▸ INPUT:

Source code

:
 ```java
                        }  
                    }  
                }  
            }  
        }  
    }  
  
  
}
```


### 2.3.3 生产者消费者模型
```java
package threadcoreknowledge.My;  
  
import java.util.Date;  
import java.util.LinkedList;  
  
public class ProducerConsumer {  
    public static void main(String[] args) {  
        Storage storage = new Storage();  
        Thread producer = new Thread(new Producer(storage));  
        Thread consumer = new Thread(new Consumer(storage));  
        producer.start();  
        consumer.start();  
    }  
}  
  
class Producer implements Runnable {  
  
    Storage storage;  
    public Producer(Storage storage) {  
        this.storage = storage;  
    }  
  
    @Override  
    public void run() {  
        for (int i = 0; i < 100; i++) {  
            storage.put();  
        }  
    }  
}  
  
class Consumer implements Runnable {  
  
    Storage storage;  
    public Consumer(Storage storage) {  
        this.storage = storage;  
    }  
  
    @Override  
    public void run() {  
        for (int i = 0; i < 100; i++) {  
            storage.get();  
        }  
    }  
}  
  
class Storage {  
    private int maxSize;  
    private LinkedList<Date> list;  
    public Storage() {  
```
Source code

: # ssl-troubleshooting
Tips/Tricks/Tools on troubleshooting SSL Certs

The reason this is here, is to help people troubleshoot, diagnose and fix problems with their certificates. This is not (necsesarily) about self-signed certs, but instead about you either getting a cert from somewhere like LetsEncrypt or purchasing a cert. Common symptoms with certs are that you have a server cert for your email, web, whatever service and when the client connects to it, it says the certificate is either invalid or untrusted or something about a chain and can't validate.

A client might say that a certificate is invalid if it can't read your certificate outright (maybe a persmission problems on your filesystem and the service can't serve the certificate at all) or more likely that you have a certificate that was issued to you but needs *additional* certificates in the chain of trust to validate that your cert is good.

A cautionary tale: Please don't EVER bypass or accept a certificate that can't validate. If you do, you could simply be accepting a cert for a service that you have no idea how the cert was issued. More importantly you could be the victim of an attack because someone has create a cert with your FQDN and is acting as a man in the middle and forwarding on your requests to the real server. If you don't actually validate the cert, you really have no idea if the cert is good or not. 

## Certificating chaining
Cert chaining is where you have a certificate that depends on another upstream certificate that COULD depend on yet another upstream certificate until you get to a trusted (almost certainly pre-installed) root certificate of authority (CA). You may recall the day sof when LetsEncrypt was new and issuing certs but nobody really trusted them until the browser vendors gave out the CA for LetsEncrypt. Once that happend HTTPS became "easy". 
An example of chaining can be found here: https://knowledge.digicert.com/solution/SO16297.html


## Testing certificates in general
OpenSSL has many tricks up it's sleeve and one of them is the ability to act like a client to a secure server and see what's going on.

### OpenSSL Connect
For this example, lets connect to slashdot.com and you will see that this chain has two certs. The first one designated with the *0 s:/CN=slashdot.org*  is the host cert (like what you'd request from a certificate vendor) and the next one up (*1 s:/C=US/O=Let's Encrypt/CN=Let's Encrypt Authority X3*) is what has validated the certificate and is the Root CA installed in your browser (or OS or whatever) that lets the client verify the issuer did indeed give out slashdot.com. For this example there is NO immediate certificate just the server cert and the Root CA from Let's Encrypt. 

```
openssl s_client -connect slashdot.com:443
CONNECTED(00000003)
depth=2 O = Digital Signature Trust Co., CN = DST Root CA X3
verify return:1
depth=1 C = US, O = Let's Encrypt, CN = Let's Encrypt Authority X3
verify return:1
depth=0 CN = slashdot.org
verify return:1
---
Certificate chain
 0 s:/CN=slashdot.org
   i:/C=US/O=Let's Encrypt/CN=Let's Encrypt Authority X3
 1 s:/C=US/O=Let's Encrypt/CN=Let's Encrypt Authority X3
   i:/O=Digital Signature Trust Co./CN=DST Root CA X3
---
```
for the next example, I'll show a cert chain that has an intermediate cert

▸ EXERCISE PROMPT: Look through the entries above and find each line where the word "Runnable" occurs; copy those lines.

▸ EXERCISE SOLUTION:
class Producer implements Runnable {  
class Consumer implements Runnable {  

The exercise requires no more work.